EXERCISE DETAILS: The required output is the line containing "SAT Math Subject Test" followed by each line through the end of the data below, repeated exactly and with nothing added.

(Stored items)
--- START ---
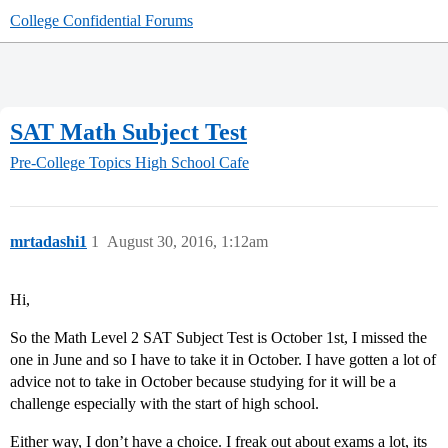
College Confidential Forums
SAT Math Subject Test
Pre-College Topics
High School Cafe
mrtadashi1
1
August 30, 2016, 1:12am
Hi,
So the Math Level 2 SAT Subject Test is October 1st, I missed the
one in June and so I have to take it in October. I have gotten a lot of
advice not to take in October because studying for it will be a
challenge especially with the start of high school.
Either way, I don’t have a choice. I freak out about exams a lot, its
--- END ---
ANSWER TO THE PROBLEM:
SAT Math Subject Test
Pre-College Topics
High School Cafe
mrtadashi1
1
August 30, 2016, 1:12am
Hi,
So the Math Level 2 SAT Subject Test is October 1st, I missed the
one in June and so I have to take it in October. I have gotten a lot of
advice not to take in October because studying for it will be a
challenge especially with the start of high school.
Either way, I don’t have a choice. I freak out about exams a lot, its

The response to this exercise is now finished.